(Extracted data entries)
=-=-=-=-=
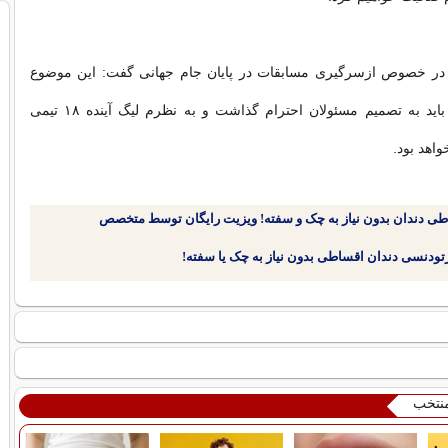
در خصوص ازسرگیری مسابقات در پایان جام جهانی گفت: این موضوع
شدنی نیست اما باید به تصمیم مسئولان احترام گذاشت و به نظرم لیگ آینده ۱۸ تیمی
واهد بود.
طی دندان بدون نیاز به چک و سفته! ویزیت رایگان توسط متخصص
منتخب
=-=-=-=-=
■ **The problem**: All entries above are to be set down word for word, and the pictures are to be left out.

■ **Task output**:
در خصوص ازسرگیری مسابقات در پایان جام جهانی گفت: این موضوع
شدنی نیست اما باید به تصمیم مسئولان احترام گذاشت و به نظرم لیگ آینده ۱۸ تیمی
واهد بود.
طی دندان بدون نیاز به چک و سفته! ویزیت رایگان توسط متخصص
منتخب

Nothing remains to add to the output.